* START *

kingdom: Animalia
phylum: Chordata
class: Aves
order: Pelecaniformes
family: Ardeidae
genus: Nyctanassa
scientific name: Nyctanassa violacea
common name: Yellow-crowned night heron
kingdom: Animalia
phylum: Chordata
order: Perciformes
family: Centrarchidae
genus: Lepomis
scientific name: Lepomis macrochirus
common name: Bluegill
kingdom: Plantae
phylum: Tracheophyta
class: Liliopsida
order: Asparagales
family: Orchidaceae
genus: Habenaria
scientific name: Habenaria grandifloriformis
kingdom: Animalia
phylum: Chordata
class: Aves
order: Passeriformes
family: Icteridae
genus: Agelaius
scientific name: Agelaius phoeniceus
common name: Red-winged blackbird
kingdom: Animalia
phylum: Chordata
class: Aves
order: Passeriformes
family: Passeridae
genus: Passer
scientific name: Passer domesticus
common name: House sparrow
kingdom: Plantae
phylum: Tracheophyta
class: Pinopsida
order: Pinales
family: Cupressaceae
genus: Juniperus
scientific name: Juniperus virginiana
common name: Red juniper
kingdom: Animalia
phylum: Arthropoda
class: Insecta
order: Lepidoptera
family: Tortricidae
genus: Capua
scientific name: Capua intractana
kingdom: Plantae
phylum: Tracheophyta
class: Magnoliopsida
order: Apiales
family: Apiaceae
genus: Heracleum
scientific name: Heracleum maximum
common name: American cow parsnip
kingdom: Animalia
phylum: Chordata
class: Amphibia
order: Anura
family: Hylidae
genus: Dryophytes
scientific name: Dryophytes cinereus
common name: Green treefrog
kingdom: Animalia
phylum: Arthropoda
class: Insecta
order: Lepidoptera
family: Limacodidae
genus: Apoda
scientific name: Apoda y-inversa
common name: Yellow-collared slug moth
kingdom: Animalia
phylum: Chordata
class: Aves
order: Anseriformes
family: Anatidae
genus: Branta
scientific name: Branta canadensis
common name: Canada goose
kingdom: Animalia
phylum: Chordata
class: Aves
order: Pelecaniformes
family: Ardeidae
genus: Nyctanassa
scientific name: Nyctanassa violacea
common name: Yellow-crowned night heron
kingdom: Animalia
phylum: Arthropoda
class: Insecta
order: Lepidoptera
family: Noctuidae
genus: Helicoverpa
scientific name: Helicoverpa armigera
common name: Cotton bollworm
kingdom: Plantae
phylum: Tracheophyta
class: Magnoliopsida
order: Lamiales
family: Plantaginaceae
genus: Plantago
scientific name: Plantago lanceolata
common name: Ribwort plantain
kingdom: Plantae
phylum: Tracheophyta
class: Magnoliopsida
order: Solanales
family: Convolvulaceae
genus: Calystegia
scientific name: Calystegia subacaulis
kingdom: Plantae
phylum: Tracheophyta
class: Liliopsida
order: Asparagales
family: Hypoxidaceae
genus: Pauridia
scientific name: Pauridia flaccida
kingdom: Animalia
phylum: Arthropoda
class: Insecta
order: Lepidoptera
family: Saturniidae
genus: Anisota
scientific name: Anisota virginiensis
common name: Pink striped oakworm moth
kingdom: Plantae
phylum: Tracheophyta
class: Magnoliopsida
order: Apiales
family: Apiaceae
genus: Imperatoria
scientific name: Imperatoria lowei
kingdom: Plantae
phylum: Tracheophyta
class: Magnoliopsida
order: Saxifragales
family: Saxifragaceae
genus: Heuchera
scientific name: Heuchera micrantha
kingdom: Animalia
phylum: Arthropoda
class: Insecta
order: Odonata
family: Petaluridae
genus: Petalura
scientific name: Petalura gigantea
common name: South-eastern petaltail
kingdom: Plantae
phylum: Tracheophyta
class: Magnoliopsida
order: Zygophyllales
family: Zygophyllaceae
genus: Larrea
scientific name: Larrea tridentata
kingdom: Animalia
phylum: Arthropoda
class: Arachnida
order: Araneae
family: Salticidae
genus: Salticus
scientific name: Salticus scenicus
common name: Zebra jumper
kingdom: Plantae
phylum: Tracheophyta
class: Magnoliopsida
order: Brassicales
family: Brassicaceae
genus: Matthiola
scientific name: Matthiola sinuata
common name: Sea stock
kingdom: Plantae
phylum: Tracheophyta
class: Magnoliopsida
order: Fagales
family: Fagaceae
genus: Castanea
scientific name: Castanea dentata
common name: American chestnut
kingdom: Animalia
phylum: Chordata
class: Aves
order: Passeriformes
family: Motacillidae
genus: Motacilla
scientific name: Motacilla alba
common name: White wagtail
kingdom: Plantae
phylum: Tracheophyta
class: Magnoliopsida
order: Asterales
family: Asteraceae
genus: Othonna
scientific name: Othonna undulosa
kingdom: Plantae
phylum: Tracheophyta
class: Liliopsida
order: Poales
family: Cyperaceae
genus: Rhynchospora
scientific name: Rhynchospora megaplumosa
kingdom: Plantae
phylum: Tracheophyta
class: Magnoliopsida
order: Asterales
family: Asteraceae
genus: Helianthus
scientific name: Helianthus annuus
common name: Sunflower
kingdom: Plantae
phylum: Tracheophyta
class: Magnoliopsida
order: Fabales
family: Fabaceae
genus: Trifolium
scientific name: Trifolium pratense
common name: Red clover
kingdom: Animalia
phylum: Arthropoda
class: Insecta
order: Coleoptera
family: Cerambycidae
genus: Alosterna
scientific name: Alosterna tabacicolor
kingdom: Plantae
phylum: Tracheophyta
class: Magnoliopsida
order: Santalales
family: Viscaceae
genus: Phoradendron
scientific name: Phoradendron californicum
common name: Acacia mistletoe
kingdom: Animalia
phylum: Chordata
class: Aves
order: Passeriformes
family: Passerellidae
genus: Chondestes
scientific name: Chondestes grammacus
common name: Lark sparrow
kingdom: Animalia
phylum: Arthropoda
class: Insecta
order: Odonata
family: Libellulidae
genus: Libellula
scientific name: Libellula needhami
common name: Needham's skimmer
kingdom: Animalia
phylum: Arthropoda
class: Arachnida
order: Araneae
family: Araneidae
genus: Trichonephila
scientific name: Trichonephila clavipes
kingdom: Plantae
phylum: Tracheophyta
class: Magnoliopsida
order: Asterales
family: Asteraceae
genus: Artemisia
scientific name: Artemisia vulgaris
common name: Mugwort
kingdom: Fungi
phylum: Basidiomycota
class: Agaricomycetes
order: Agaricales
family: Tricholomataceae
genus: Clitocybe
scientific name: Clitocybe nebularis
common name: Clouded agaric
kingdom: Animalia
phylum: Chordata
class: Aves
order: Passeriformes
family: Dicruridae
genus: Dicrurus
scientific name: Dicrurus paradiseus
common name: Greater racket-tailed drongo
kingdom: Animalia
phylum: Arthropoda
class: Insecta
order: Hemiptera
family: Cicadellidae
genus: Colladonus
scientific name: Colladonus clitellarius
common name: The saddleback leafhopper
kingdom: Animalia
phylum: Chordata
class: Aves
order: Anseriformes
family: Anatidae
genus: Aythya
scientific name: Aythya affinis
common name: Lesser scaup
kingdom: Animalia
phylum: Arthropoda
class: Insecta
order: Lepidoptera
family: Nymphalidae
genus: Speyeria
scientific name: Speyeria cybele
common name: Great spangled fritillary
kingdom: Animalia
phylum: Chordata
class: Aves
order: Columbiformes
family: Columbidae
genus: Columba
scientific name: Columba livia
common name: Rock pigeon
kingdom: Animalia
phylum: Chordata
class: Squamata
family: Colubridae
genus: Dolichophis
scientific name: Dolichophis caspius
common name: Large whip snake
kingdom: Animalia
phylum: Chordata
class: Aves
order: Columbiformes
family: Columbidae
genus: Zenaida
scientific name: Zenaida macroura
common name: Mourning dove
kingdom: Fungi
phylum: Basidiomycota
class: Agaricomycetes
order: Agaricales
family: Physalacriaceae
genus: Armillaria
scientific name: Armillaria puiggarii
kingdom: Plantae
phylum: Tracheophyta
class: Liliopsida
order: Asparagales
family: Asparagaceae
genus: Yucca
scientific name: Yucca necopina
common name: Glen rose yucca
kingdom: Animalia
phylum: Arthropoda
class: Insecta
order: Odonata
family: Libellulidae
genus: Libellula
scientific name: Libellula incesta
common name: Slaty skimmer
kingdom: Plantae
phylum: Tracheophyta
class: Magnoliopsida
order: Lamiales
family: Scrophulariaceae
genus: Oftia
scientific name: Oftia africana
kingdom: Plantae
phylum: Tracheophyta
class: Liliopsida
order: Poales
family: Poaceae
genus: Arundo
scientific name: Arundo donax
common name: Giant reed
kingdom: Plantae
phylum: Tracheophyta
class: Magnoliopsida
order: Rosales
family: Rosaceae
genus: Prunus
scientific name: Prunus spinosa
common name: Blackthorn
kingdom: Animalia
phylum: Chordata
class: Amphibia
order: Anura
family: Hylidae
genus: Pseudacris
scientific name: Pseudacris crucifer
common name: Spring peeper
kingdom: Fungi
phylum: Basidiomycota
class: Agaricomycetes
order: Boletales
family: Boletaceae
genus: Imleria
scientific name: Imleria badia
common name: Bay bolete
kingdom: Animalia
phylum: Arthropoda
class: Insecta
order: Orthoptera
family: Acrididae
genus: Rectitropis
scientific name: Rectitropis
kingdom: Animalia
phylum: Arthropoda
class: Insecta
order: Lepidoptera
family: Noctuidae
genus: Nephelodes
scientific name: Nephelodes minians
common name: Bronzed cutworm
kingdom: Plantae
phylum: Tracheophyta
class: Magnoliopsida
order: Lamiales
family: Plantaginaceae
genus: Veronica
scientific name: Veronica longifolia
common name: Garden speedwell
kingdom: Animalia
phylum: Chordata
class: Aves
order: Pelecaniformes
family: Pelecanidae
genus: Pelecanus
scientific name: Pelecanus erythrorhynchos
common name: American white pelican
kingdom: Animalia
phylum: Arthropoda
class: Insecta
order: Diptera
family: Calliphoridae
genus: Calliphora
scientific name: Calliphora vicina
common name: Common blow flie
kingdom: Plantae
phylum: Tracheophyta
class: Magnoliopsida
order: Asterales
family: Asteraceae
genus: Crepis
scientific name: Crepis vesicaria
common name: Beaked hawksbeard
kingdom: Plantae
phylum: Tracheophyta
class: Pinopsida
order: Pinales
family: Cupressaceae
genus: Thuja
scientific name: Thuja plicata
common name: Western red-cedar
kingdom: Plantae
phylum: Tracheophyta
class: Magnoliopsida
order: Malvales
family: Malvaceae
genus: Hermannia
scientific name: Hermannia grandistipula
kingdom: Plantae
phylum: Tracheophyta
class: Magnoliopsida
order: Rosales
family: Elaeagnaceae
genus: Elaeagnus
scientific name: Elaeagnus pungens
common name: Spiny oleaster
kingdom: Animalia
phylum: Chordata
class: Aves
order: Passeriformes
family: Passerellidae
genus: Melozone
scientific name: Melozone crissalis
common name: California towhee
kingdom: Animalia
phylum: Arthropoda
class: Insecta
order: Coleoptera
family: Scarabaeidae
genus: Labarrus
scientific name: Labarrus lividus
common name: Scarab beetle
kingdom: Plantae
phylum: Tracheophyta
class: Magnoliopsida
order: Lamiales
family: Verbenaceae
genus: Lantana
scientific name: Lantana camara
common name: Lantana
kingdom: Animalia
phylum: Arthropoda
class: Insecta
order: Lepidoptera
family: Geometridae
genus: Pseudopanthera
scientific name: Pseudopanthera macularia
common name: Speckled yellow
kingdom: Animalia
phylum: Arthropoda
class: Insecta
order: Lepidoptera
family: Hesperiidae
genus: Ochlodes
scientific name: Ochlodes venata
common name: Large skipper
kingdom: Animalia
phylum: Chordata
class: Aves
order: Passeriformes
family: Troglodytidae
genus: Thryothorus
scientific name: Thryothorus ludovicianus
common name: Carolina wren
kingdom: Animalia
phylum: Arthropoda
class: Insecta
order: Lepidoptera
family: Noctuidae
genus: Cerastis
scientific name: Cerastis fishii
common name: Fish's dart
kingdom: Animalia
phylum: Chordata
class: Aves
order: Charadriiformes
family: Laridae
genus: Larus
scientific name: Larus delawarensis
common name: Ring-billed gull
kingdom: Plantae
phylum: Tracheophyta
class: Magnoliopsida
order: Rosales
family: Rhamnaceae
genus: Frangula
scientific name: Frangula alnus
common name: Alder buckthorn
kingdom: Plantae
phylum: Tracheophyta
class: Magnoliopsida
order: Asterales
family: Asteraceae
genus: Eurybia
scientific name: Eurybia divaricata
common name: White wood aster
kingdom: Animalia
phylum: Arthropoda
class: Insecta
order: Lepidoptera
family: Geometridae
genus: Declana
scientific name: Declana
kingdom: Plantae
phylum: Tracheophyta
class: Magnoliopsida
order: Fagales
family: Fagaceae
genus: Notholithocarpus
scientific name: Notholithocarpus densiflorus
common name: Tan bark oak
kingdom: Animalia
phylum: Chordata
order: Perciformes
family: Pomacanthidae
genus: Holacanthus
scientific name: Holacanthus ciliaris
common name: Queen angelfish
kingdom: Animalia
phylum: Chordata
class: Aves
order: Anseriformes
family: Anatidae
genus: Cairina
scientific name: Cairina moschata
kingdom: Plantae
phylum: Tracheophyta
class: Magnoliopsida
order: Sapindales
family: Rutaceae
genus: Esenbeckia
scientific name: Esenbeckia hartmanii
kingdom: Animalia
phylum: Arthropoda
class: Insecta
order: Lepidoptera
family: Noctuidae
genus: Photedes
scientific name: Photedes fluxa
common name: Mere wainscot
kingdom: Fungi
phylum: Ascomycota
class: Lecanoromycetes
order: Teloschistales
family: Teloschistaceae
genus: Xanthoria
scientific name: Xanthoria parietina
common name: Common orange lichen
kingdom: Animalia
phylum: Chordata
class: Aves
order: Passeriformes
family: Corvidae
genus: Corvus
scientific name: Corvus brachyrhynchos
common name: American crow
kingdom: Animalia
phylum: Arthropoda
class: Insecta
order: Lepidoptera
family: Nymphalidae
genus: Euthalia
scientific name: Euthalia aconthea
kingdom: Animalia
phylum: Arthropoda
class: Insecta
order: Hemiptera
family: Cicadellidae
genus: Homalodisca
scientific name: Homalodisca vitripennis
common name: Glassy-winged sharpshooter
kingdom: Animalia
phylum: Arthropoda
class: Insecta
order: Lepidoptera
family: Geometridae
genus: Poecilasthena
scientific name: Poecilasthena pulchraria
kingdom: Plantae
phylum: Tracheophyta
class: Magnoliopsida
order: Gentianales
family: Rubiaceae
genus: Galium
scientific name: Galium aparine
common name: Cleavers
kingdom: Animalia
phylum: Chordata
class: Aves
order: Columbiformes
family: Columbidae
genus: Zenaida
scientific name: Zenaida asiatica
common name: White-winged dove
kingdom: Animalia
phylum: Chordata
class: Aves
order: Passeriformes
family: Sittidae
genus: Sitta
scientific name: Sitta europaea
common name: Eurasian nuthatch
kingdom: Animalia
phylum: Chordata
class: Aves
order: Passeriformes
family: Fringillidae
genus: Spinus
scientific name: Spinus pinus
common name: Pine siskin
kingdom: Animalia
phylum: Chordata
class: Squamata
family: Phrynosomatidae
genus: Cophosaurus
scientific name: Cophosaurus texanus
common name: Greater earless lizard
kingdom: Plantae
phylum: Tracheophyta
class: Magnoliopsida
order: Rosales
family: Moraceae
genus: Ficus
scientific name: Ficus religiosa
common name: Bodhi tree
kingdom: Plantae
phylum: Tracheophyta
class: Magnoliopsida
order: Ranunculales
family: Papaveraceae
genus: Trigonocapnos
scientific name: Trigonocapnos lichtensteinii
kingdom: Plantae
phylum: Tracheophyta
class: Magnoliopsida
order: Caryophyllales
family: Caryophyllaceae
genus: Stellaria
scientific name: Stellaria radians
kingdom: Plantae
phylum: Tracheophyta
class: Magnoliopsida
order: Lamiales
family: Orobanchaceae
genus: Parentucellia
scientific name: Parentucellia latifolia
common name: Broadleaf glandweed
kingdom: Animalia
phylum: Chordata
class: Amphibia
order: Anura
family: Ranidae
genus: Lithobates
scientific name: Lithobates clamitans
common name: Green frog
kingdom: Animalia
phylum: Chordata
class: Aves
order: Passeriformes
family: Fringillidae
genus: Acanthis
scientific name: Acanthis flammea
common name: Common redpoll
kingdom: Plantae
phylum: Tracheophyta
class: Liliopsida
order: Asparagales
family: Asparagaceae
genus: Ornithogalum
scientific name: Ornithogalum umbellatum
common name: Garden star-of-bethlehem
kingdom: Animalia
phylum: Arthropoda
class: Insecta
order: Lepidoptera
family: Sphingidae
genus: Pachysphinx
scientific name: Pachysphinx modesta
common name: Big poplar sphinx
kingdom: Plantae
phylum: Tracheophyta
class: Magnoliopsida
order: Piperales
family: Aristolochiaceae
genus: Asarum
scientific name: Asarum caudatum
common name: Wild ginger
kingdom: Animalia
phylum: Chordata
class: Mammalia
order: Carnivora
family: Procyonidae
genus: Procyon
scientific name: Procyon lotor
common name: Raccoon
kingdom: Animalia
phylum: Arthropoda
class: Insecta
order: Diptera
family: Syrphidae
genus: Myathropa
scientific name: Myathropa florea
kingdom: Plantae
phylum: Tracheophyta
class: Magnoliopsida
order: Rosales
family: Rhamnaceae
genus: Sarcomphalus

* END *

### Stated exercise
Please present the lines of the rows above as a Markdown table with two columns, Position and Line, numbering each line and leaving out blank ones. Begin at the line that has "scientific name: Trichonephila clavipes" and stop after the line that has "genus: Colladonus".

### Reply to the task
| Position | Line |
|---|---|
| 1 | scientific name: Trichonephila clavipes |
| 2 | kingdom: Plantae |
| 3 | phylum: Tracheophyta |
| 4 | class: Magnoliopsida |
| 5 | order: Asterales |
| 6 | family: Asteraceae |
| 7 | genus: Artemisia |
| 8 | scientific name: Artemisia vulgaris |
| 9 | common name: Mugwort |
| 10 | kingdom: Fungi |
| 11 | phylum: Basidiomycota |
| 12 | class: Agaricomycetes |
| 13 | order: Agaricales |
| 14 | family: Tricholomataceae |
| 15 | genus: Clitocybe |
| 16 | scientific name: Clitocybe nebularis |
| 17 | common name: Clouded agaric |
| 18 | kingdom: Animalia |
| 19 | phylum: Chordata |
| 20 | class: Aves |
| 21 | order: Passeriformes |
| 22 | family: Dicruridae |
| 23 | genus: Dicrurus |
| 24 | scientific name: Dicrurus paradiseus |
| 25 | common name: Greater racket-tailed drongo |
| 26 | kingdom: Animalia |
| 27 | phylum: Arthropoda |
| 28 | class: Insecta |
| 29 | order: Hemiptera |
| 30 | family: Cicadellidae |
| 31 | genus: Colladonus |